On a personal level, once a problem is solved, some can hold on to animosity. I’ve found this to be primarily caused by people investing too heavily in blame to begin with. If a problem is solved, let’s move on, and holding on to animosity only makes us our own victim. Holding on to bitterness over a problem long solved is a tough way to go through life. Again, the goal is to solve a problem, not seek and hold on to blame.

If we want the most successful outcomes when issues arise in life, we have to seek solutions and avoid blame. Water puts out fires; gasoline makes them worse. Let us jump right to solutions, where we all simply do right by each other in the end. That makes for the ultimate solution, no matter the problem.

Robbing Banks

By Mark E. Smith

In the San Francisco Bay Area during the mid-1980s, it wasn’t hard to get harassed by the cops if you were a punk teen. Smoking in public, hanging out in front of a convenience store, being on the streets too late, having a house party, and so on would all but guarantee the appearance of cops. I witnessed many such scenes. Among my peers, there was teenage social credibility to it all. If you wanted to be the cool 11th-grader on Monday morning in homeroom, a run in with the cops on the previous Saturday night did the job.

For me, it was hard to be that cool kid Monday mornings. The cops simply didn’t hassle a kid using a wheelchair like me. I was once hanging out with a bunch of smoking, punk friends outside of an ice cream shop, and a cop threatened to haul everyone away, then turned to me and said, “Don’t worry, I don’t take people in wheelchairs to jail.”

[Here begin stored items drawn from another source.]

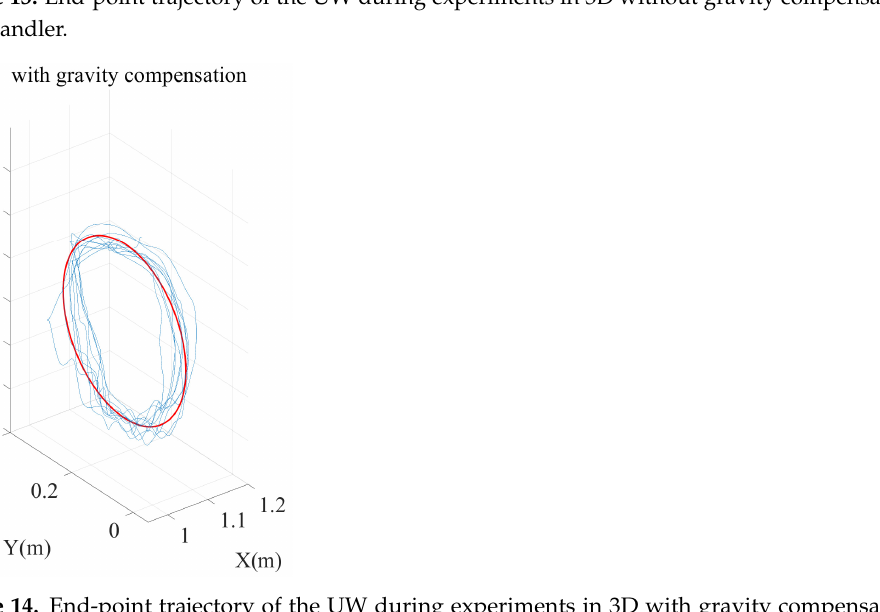
Figure 14. End-point trajectory of the UW during experiments in 3D with gravity compensation of K-handler.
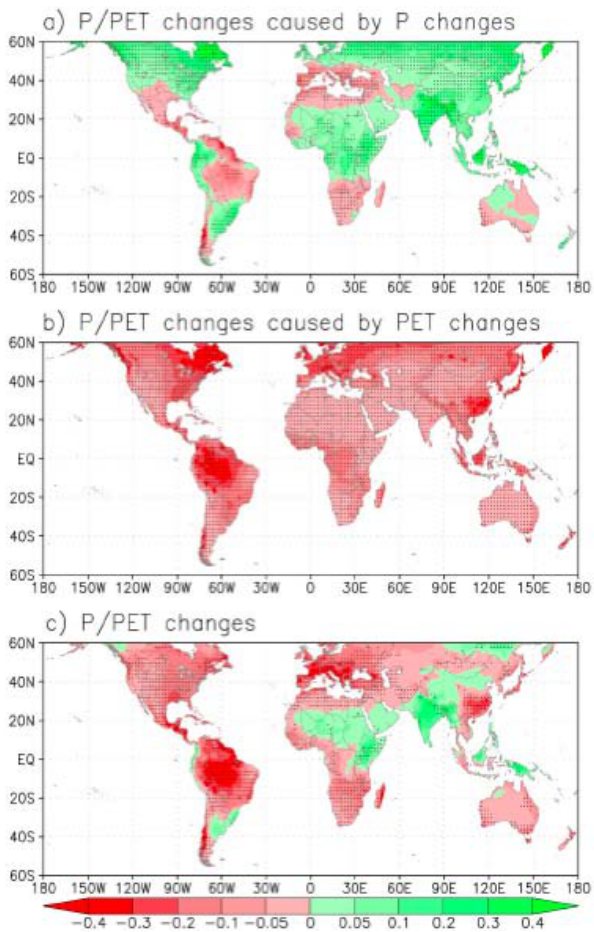
Fig. 8. Contributions of (a) precipitation and (b) PET to (c) pro- jected changes in P /PET for 2071–2100 relative to 1961–1990 un- der scenario RCP85 from 27 climate models. Grid points are stip- pled where more than 80% of these models agree on the sign.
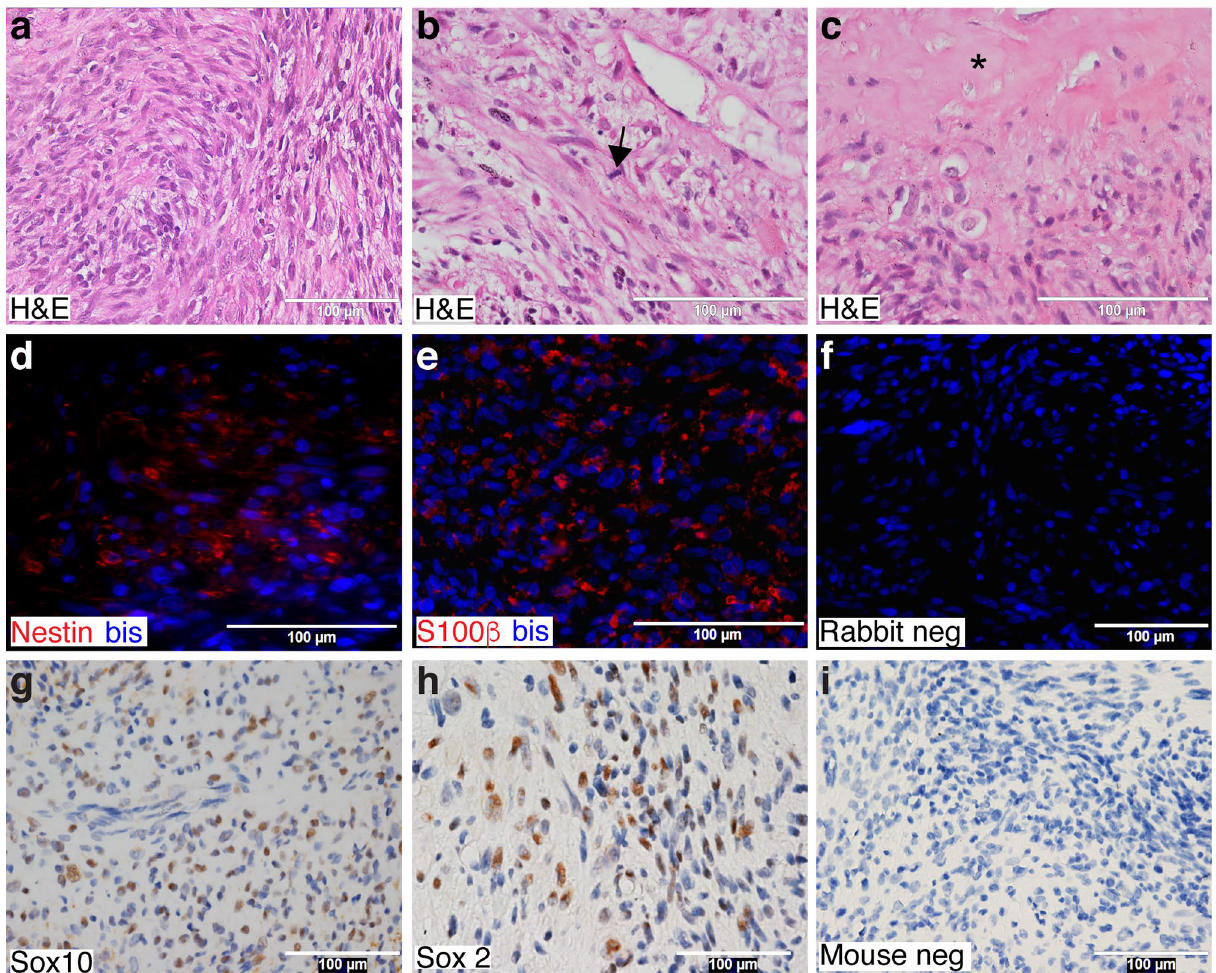
Figure 1. Pathology of the sporadic MPNST from which the 2XSB cell line was derived. ( a ) A representative hematoxylin and eosin (H&E) stained image (×40) displaying the densely packed, poorly differentiated cells composing this tumor. ( b , c ) High power (×60) H&E stained images highlighting high grade pathologic features such as mitotic figures (arrows, b ) and necrosis (asterisk, c ). ( d–f ) Representative immunohistochemical staining images of Schwann cell markers in formalin-fixed paraffin-embedded (FFPE) tumor tissue. Immunofluorescence staining highlights immunoreactivity for the intermediate filament nestin ( d , red) and the calcium binding protein S100β ( e , red), while immunoperoxidase staining shows nuclear immunoreactivity for the transcription factors Sox10 ( g , brown) and Sox2 ( h , brown). Non-immune rabbit (for S100β, Sox2) and mouse (for Sox10, nestin) IgGs were used as negative control primary antibodies ( f and i , respectively). Bisbenzimide (“Bis”, blue) was used as a nuclear counterstain in ( d )–( f ). Hematoxylin was used as a nuclear counterstain in ( g ) to ( i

I was instantly stung by his remarks. I wanted to be one of the guys, as teens do, but the cop clearly pointed out that I wasn’t, that I was different. In my mind, I was just as much a punk as my punk friends, right down to my black leather jacket. How dare the cop discount my punkness due to my disability. Worse yet, how dare he give me a pass in front of the punk peers I was part of – but suddenly differentiated from because of the cop’s attitude toward my disability.

My immediate emotions aside, I wondered if the cop spoke a universal truth, that people who use wheelchairs aren’t taken to jail? If it was a fact, should I skip college and take up robbing banks?

All of this – the cop’s condescending attitude and the potential of never going to jail – made me more mischievous than ever. One night, as my buddy and I prepared to cruise the avenue in his car, I got the brilliant idea to put a pillowcase over my head in the passenger seat and pretend like I was dead.

The avenue was heavily lit, so everyone saw in everyone’s car. When my buddy stopped at traffic lights, I relaxed my body, pillowcase over my head, and flopped against the dash like a dead body. It seemed like harmless fun and got lots of attention – until the cops pulled us over.

It turned out that I played such a convincing dead body with a pillowcase over my head that multiple people took our license plate number and description, and called the cops.

“What do you think you’re doing?” the cop asked, holding my passenger side door open, the scene illuminated by the cop car’s colored lights.

“Nothing,” I said, the pillowcase still on my head.

He yanked the pillowcase off of me, my grin appearing.

“This isn’t funny,” he said. “You’ve scared a lot of people.”

“It’s a joke,” I replied with no remorse.

He looked in the back seat and saw my manual wheelchair, then looked back at me.

“Let’s get your wheelchair out and get you to Juvenile Hall,” he said. “I bet your parents won’t find that funny.”

Obviously, not arresting people who used wheelchairs wasn’t a universal code among cops. I was in deep trouble, fast, and my disability wasn’t getting me out of it. So, I did what any punk teen would do: I apologized profusely and explained that I never intended to scare anyone, that it was a dumb prank gone wrong, that I’d never do it again.

Fortunately, the cop let me off of the hook – but kept my mom’s pillowcase.

At 16, I learned a lot that night. I learned that what I thought was funny scared a lot of people and that wasn’t right. I learned that there’s nothing cool about getting in trouble with the cops. And, I learned not to rob banks because they do put guys like me, who use wheelchairs, in jail.